BEGIN DATA LISTING

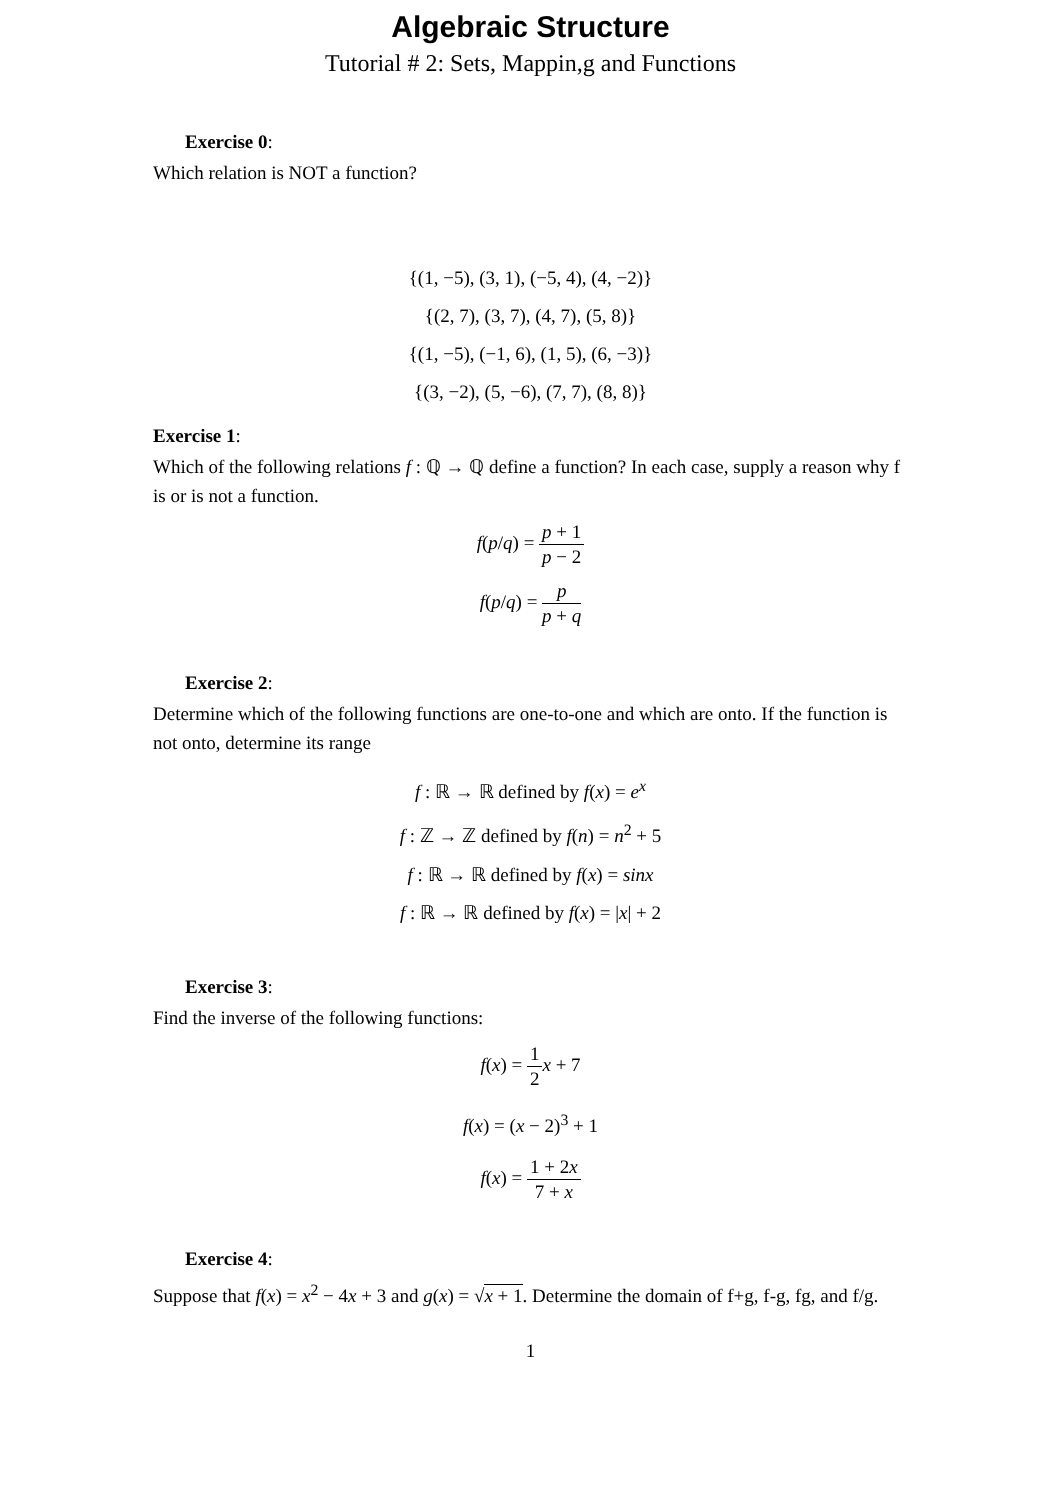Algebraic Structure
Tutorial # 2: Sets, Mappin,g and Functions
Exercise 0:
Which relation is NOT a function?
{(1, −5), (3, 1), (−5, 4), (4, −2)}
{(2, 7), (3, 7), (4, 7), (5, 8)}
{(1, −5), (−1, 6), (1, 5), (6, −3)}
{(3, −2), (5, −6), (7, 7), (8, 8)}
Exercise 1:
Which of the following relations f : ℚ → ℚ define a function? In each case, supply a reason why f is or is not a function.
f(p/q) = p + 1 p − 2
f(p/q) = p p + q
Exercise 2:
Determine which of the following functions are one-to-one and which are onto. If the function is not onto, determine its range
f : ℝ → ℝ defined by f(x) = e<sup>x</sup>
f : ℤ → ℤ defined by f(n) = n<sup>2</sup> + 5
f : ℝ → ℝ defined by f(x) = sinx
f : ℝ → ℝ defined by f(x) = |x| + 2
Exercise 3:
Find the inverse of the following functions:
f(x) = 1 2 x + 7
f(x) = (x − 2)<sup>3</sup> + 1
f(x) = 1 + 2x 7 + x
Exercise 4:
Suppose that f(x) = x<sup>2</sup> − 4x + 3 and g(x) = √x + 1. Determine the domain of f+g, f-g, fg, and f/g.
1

END DATA LISTING
BEGIN DATA LISTING

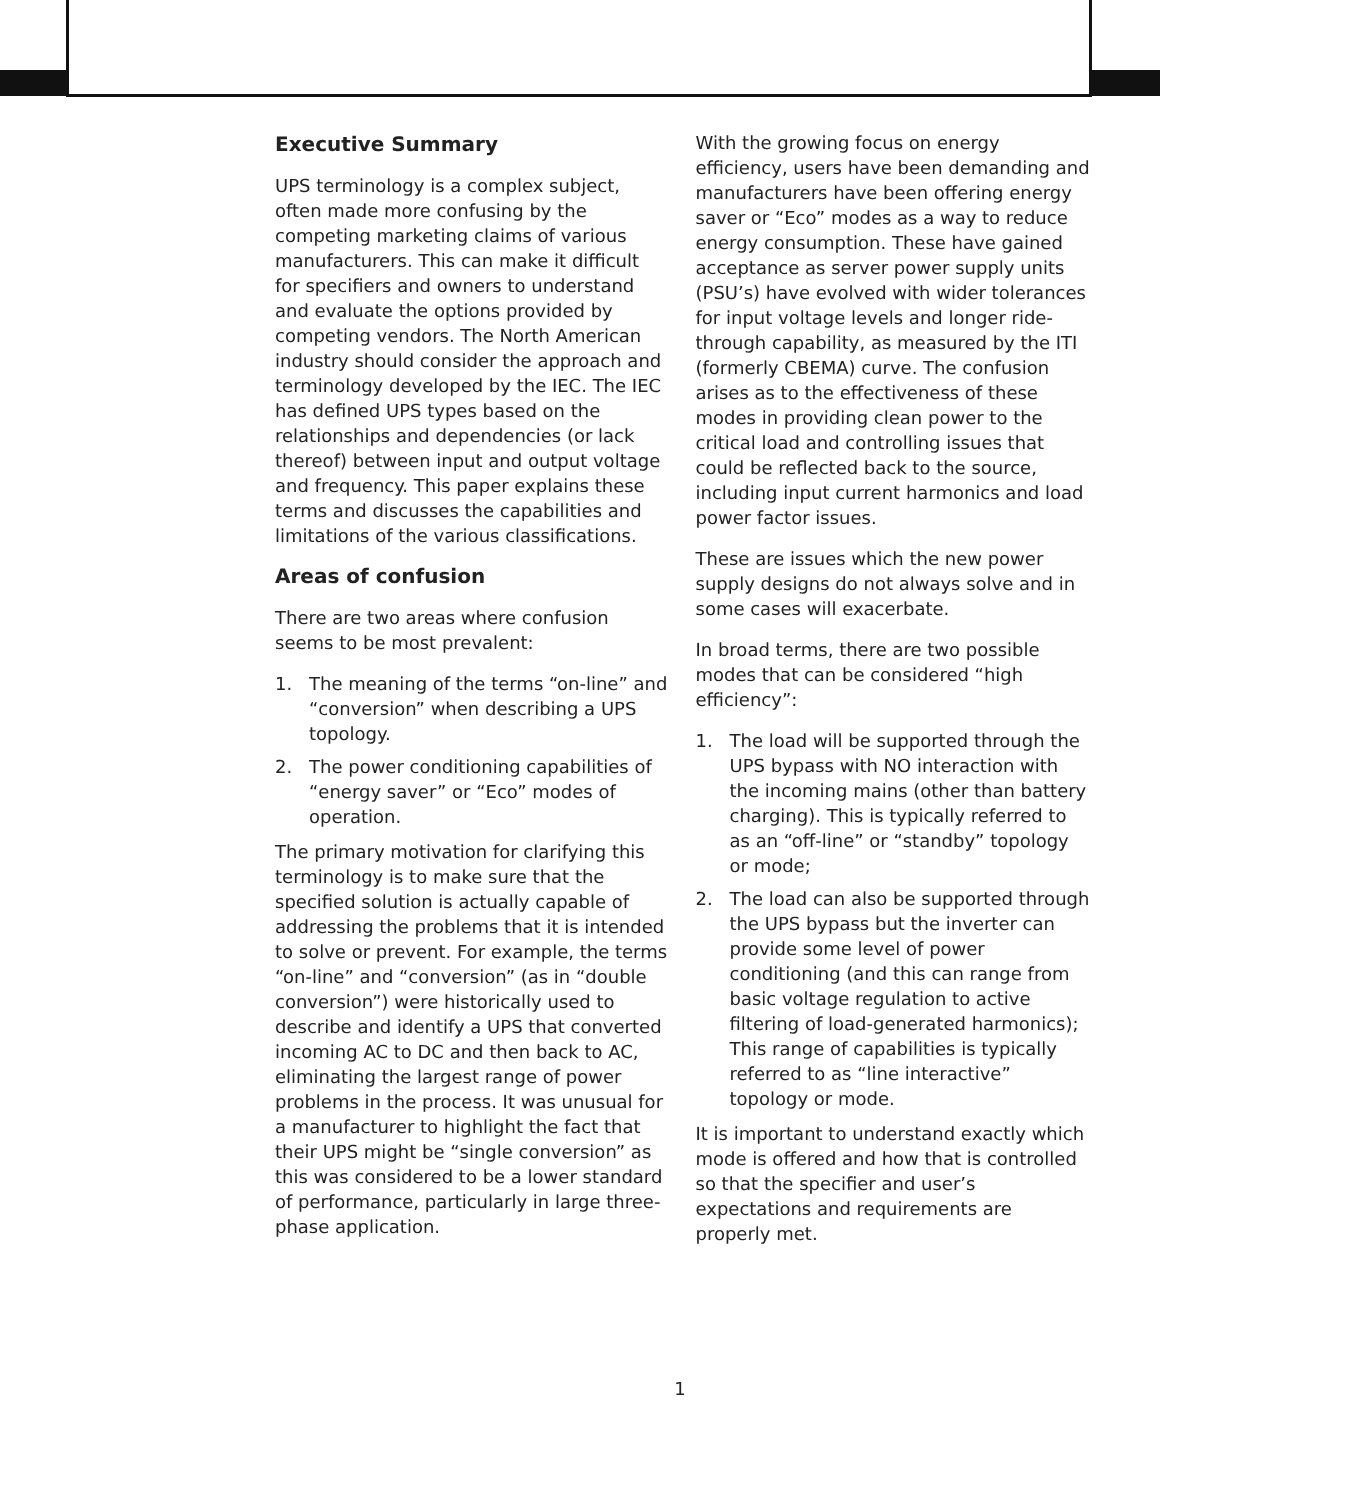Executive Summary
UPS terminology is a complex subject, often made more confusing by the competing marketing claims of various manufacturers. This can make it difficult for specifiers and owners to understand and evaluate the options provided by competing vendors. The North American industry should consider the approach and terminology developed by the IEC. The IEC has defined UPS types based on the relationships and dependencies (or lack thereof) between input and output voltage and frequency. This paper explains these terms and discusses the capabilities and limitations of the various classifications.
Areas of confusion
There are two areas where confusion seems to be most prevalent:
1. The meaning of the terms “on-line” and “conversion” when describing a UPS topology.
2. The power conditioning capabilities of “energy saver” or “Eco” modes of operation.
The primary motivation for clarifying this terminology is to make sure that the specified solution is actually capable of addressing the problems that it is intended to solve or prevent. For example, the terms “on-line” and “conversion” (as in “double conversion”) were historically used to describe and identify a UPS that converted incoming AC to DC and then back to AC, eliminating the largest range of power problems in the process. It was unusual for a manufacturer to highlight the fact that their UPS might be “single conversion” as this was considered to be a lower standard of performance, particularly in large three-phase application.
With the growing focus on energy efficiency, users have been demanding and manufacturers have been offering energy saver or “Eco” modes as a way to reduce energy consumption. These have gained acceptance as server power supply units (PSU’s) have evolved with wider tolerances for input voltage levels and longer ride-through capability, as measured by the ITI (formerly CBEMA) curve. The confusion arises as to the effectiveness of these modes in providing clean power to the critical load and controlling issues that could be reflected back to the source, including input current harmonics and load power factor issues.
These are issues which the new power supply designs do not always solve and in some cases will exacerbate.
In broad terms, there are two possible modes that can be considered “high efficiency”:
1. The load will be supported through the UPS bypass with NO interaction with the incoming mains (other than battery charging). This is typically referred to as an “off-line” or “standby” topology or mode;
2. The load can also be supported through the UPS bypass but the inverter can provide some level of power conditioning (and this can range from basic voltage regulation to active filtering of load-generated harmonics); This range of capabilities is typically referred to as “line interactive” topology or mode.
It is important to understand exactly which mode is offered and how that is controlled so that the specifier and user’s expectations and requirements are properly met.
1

END DATA LISTING

TASK INSTRUCTIONS.
Show every line in the listing above that carries the word "manufacturers".

COMPLETED EXERCISE.
UPS terminology is a complex subject, often made more confusing by the competing marketing claims of various manufacturers. This can make it difficult for specifiers and owners to understand and evaluate the options provided by competing vendors. The North American industry should consider the approach and terminology developed by the IEC. The IEC has defined UPS types based on the relationships and dependencies (or lack thereof) between input and output voltage and frequency. This paper explains these terms and discusses the capabilities and limitations of the various classifications.
With the growing focus on energy efficiency, users have been demanding and manufacturers have been offering energy saver or “Eco” modes as a way to reduce energy consumption. These have gained acceptance as server power supply units (PSU’s) have evolved with wider tolerances for input voltage levels and longer ride-through capability, as measured by the ITI (formerly CBEMA) curve. The confusion arises as to the effectiveness of these modes in providing clean power to the critical load and controlling issues that could be reflected back to the source, including input current harmonics and load power factor issues.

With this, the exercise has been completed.